おかげで3日目に、ボギーなしの「66」を出して上昇した。

この3日間とも徹底して鬼門を避けてきた。
初出場を果たした6年前。
2015年の予選ラウンドの組み合わせで、いきなりジャンボ尾崎と当たった。
その2日目に、13番の第1打の右OBは、「おそらくレギュラーツアーで最初で最後」。2打目や池ポチャならこれまでにもあるが、「ティショットのOBは多分、それが唯一」。

ちょうどその年、2015年からフェアウェイキープ1位を続ける稲森にとっては忘れることのできないある意味、稀有な1打。

「おそらく、ジャンボさんとの緊張もあったと思う」。
痛恨のボギーで、一時は予選通過も危ない位置まで落ちたが「まだホールは残っている。ここからバーディ獲れ」と、ジャンボに背中を押してもらったこともまた、鮮烈な思い出だ。

「そこからOB打った分の上乗せくらいバーディが獲れて。『予選通れてよかったじゃないか』と」。お褒めの言葉も覚えている。

初々しい二十歳の一場面だ。

以来、13番では「死んでも右に行かない、と思っている」と、この日もなりふり構わず「チーピンOK、ラフOK」と、生き残りに徹して、左ラフをキープ。
そこから3メートルのチャンスを作ってバーディで通過すると、そこから尻上がりに通算13アンダーまで伸ばして単独3位におさまった。

たっぷりと広いフェアウェイは、北海道の青空に映えて美しく、吹き抜ける風も心地よいが、ここのコースは飛ばし屋向きとも言われる。
「僕も、一番最初に出た時は好きだと思ったんですけど」。
初年度はジャンボの励ましもあって、10位タイまで順位を上げたが、「僕は飛ばし屋じゃないから、ちょっと長めの番手を握るので、そこらへんの精度も問われると思うし油断できないホールが多い。段々年を重ねるごとに、得意じゃないという感じになって」」と、その後は徐々に苦手意識が強くなっていたという。

「でも得意じゃない、と思っちゃいけないのかなと思って。好きなままで行ってみようと思って」と、今年はコースとの初めての出会いを再現。
「無理にがっついて獲りに行くというよりは、初日から全ホールパーでいい、くらいの気持ちで」と、あえて周囲のバーディ合戦から身を引き、「チャンスについたらパターで頑張る」と、自分の得意分野に集中することで、流れを引き寄せた。
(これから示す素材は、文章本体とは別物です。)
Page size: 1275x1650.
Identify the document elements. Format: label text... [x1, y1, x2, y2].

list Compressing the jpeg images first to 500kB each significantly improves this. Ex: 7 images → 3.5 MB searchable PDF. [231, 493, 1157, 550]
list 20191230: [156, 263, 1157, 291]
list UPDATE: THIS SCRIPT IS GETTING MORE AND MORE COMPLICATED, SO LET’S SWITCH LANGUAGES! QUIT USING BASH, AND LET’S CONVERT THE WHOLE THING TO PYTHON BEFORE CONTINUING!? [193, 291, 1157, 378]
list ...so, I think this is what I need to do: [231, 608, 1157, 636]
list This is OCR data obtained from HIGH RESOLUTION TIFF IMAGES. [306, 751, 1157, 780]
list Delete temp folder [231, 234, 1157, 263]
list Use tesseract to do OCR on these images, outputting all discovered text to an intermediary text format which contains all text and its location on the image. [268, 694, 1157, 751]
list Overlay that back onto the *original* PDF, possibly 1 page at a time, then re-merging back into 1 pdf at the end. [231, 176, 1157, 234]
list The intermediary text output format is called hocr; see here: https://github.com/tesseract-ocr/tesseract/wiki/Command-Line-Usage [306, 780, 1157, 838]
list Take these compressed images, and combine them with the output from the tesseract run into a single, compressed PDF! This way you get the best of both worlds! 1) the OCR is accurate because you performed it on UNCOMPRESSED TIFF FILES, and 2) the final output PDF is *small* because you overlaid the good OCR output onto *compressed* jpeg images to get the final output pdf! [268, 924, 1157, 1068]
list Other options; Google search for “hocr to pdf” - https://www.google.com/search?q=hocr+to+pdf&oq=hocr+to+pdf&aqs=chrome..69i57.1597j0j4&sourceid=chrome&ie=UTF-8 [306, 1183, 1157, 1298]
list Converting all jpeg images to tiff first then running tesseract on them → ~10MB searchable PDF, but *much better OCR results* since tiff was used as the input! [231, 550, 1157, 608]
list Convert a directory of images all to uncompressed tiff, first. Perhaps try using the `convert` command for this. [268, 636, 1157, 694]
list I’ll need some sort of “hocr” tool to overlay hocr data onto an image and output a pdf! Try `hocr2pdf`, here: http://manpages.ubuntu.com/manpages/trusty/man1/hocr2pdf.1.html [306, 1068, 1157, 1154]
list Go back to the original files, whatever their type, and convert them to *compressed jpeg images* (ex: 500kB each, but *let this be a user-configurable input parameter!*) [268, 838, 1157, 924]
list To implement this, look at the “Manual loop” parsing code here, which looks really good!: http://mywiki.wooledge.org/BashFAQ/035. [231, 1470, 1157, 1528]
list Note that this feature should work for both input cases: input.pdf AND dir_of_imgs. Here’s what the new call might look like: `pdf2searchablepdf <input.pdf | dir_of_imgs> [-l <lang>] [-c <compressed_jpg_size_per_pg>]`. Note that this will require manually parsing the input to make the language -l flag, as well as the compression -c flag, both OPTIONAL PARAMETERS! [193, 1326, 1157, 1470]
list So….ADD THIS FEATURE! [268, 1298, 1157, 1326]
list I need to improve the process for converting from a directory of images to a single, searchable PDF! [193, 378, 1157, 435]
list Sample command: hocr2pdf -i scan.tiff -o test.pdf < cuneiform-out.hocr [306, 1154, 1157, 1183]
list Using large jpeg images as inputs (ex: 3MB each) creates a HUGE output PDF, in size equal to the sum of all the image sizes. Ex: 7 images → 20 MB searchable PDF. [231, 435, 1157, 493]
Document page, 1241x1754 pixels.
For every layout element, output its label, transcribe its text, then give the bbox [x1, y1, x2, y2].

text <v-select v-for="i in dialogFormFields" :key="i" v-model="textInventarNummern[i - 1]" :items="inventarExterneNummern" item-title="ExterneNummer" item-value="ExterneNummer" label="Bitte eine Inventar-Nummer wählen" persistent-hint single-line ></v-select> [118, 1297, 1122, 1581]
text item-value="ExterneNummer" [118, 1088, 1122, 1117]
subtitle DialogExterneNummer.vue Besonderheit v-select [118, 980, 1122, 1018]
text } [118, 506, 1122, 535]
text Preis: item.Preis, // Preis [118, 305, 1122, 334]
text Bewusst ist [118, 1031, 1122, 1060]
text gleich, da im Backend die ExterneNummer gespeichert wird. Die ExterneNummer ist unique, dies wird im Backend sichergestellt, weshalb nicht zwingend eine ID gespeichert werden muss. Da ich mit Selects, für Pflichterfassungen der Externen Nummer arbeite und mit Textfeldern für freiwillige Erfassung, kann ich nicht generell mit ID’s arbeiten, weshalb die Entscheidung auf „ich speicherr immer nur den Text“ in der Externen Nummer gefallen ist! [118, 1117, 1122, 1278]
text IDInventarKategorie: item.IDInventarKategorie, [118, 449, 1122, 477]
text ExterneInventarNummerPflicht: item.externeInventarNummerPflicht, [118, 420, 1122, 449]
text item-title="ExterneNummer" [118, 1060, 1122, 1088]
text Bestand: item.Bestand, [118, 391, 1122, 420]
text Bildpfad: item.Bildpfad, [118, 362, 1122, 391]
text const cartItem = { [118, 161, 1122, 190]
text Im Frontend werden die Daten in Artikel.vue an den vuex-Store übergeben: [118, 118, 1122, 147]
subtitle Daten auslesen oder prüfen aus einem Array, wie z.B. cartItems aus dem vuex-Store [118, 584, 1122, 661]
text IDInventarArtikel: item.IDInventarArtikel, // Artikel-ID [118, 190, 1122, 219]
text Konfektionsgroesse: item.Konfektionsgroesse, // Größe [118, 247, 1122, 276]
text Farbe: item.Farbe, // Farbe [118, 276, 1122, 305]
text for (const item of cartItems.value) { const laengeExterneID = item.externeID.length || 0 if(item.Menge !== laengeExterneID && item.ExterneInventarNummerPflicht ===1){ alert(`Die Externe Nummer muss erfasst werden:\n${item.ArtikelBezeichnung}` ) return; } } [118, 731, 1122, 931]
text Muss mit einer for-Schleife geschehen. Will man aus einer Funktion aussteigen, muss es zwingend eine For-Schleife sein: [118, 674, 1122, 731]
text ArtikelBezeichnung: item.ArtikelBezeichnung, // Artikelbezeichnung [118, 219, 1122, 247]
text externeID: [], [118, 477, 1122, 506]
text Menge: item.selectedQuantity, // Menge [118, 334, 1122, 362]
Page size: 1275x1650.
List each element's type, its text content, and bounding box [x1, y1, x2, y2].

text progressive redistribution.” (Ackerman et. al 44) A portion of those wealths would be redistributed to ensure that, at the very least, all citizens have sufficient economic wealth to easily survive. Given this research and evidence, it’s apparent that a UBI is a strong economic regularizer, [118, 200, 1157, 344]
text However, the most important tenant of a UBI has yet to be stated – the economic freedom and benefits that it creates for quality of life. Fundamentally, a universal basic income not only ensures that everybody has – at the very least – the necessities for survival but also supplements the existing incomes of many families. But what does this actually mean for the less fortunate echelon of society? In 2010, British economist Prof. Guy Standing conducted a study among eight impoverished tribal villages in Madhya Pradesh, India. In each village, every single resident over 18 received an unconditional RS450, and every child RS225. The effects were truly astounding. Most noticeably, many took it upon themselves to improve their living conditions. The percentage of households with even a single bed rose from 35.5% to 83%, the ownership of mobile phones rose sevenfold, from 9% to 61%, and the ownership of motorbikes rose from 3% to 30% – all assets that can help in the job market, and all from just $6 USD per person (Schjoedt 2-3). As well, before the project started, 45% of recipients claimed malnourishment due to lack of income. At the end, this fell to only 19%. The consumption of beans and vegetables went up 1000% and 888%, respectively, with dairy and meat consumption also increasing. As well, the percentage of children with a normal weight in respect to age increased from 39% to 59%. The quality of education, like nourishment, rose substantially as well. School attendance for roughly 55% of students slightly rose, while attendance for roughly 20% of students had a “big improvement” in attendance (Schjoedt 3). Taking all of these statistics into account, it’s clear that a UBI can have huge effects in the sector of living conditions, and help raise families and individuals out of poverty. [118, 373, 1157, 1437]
1差で敗れた先月7月の日本プロに続いて、V争い2連戦にこぎつけた。
昨年10月の日本オープンに続く、シーズン2勝目のチャンスを作った。

首位とは5打差。
「明日は明日のゴルフを。悔いの残らないゴルフをしたいのが一番」。
日本一曲がらない男が狙うのは、手堅い大逆転。
最後にコースを大好きになれる。